Once you have found an image that you want to embed within a chapter of your open textbook, navigate to that chapter and place your mouse cursor in the approximate position where you would like to place the image. Click on the “Add Media” button above the toolbar.
Once you are here, there are two ways to add an image. You can either select an image from a folder and drag it right into the middle of the window. Or we can click on “Select Files” and then select the image that we want to add.
An image file must be a JPG, PNG or GIF. Other file formats will produce an error message and will not be accepted.
An image file must be uploaded into the Media Library for use. You cannot add an image by linking to an external source.
Once the image is uploaded, you can click edit its details:
- If you look over to the fields on the right, you can change the image’s title. Right below that, you can alter its caption (the caption is the text that appears in small font beneath the image in the book). You may use the caption field to enter the proper attribution for your image (see the Open Washington attribution tool). Underneath that, the alt text is how the image will be described by things like screen readers for the hearing impaired – so think of it as a description of the image if the image doesn’t show up. So here we need something like, ‘A parakeet standing next to a chessboard’. Just a clear, accurate description of the photo.
- You can also change the attachment display settings. We typically want our images centre-aligned, that tends to work out best for viewing the book, so we want to click on “Alignment – centre”.

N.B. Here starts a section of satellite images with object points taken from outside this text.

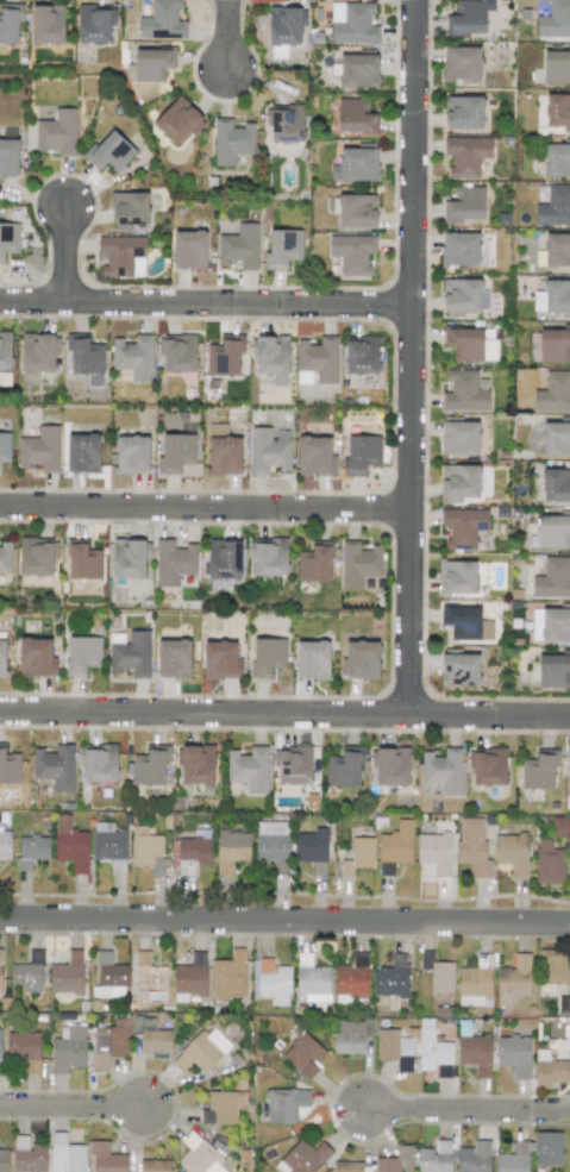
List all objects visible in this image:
building: (468, 17)
building: (555, 20)
building: (162, 21)
building: (94, 22)
building: (10, 23)
building: (352, 23)
building: (47, 24)
building: (286, 26)
road: (225, 35)
building: (462, 62)
building: (152, 63)
building: (556, 65)
building: (358, 70)
building: (557, 110)
building: (463, 112)
building: (354, 117)
building: (178, 121)
building: (283, 126)
building: (57, 132)
building: (232, 141)
building: (108, 151)
building: (466, 155)
building: (8, 157)
building: (557, 160)
building: (355, 165)
building: (464, 205)
building: (554, 207)
building: (129, 208)
building: (357, 210)
building: (8, 238)
building: (239, 246)
building: (282, 248)
building: (460, 249)
building: (189, 250)
building: (554, 251)
building: (352, 253)
road: (65, 255)
building: (122, 256)
building: (462, 295)
building: (557, 297)
road: (205, 305)
building: (555, 344)
building: (471, 345)
building: (5, 351)
building: (39, 352)
building: (179, 354)
building: (225, 355)
building: (361, 355)
building: (134, 357)
building: (272, 358)
road: (411, 358)
building: (87, 360)
building: (317, 360)
building: (464, 392)
building: (553, 392)
building: (459, 437)
building: (556, 439)
building: (4, 447)
building: (40, 449)
building: (177, 450)
building: (268, 450)
building: (223, 451)
building: (83, 453)
building: (361, 454)
building: (132, 455)
building: (316, 456)
building: (459, 481)
building: (556, 485)
road: (205, 511)
building: (463, 526)
building: (553, 530)
building: (5, 556)
building: (268, 556)
building: (35, 557)
building: (128, 558)
building: (223, 559)
building: (83, 560)
building: (173, 562)
building: (358, 563)
building: (314, 564)
building: (456, 577)
building: (553, 578)
building: (466, 623)
building: (551, 625)
building: (130, 653)
building: (82, 654)
building: (267, 656)
building: (2, 657)
building: (35, 657)
building: (174, 658)
building: (220, 659)
building: (312, 660)
building: (360, 660)
building: (553, 669)
building: (460, 670)
road: (284, 715)
building: (99, 762)
building: (198, 764)
building: (293, 764)
building: (9, 766)
building: (55, 766)
building: (392, 766)
building: (487, 766)
building: (149, 767)
building: (345, 768)
building: (249, 769)
building: (443, 770)
building: (539, 770)
building: (568, 772)
building: (560, 827)
building: (271, 841)
building: (5, 844)
building: (70, 845)
building: (110, 845)
building: (395, 847)
building: (472, 847)
building: (147, 849)
building: (192, 849)
building: (312, 849)
building: (231, 850)
building: (31, 851)
building: (434, 852)
building: (512, 853)
building: (358, 856)
building: (548, 863)
road: (285, 921)
building: (0, 967)
building: (552, 967)
building: (438, 972)
building: (28, 973)
building: (67, 974)
building: (228, 976)
building: (352, 976)
building: (110, 977)
building: (189, 978)
building: (391, 978)
building: (149, 980)
building: (513, 980)
building: (271, 981)
building: (312, 981)
building: (474, 986)
building: (555, 1028)
building: (151, 1035)
building: (108, 1043)
building: (70, 1045)
building: (0, 1048)
building: (395, 1048)
building: (24, 1050)
building: (434, 1050)
building: (202, 1051)
building: (475, 1053)
building: (302, 1055)
building: (514, 1055)
building: (548, 1070)
road: (74, 1103)
building: (285, 1104)
building: (223, 1107)
road: (468, 1113)
building: (547, 1148)
building: (28, 1155)
building: (66, 1155)
building: (200, 1157)
building: (305, 1157)
building: (435, 1157)
building: (474, 1157)
building: (105, 1158)
building: (3, 1160)
building: (396, 1160)
building: (154, 1166)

- In the “Link To” panel we can choose what happens when we click on the image. So if we select “none”, the image doesn’t link anywhere. If we select “Media file,” then clicking on the image links to the full-sized version of the image. If we select “attachment page,” clicking on the image links to the attachment page, which also features the image’s title and description. And if we click on “custom URL”, then clicking on the image will take us to whatever URL we put in the URL field, so that allows the image to act like a hyperlink. So, for now, we’ll just say that we want this to link to the media file, to the full-sized image.
- And then finally, we can select the image’s display size. So, let’s say I want this image to shrink to 300 pixels across. Now, obviously, the original file here is 4000 pixels across, it’s massive. In order to shrink the display down to 300 pixels, I select the “Medium” size. And then I can insert this image into the post. And you can see that the shrunken image appears in the middle there. So we’ll click on “Update”. And then we’ll go into our “Book view”. And we’ll refresh the page. And you’ll see that the image is shrunk down on the page to 300 pixels, and, if we click on it, you can see the full size image here.

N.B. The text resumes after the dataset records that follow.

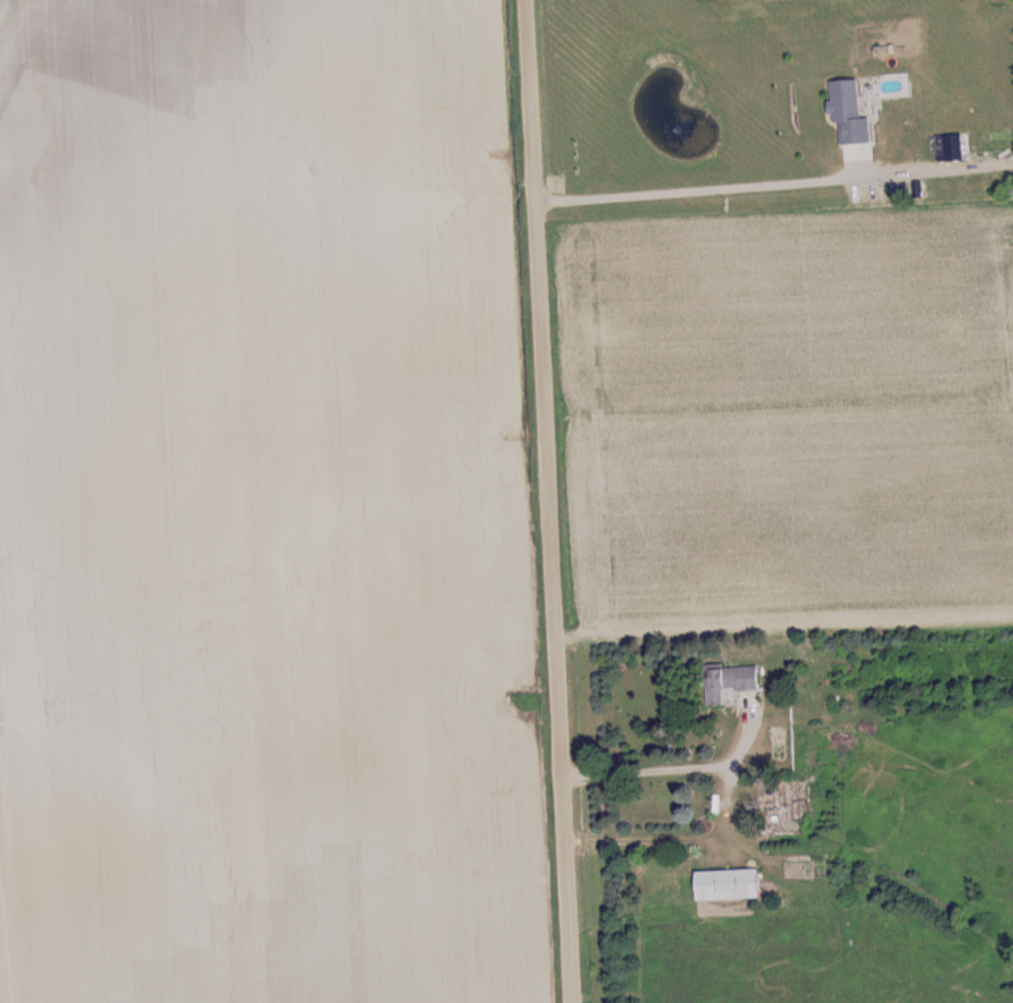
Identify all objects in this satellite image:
building: (851, 101)
building: (959, 148)
road: (543, 501)
building: (732, 683)
building: (733, 885)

One more thing: Now that you’ve inserted our image into the page, if you want to make any edits, you can just click on the image, and then click on the pencil that appears in the popup menu above, and once again, we can edit the image’s details or its display settings.
Once you find a video clip from YouTube that you would like to embed within your chapter, click on the “Share” button that lies right below the video’s title. Next, click on the “Embed” tab. When you do this, YouTube automatically produces and selects the HTML code that you need. Copy the HTML code.
Navigate back to your chapter and click on the “Text (HTML)” tab that lies right above the toolbar. Scroll down the page to where you would like to embed your image (although you are looking at the HTML code you should still be able to read your text). Next, paste the HTML code that you copied from YouTube. Once you do this, switch back to the “Visual” tab to verify that you have placed the video at the desired position (if not, go back and move the HTML code you pasted from YouTube). You will see that Pressbooks automatically embeds your selected video within the chapter. Click “Update” on the right sidebar to save your changes.
Important: Although it is nice to be able to use YouTube clips that have a Creative Commons license, this method allows you to embed any clip from YouTube. Because you are not downloading the video clip and only linking to it, this is permissible.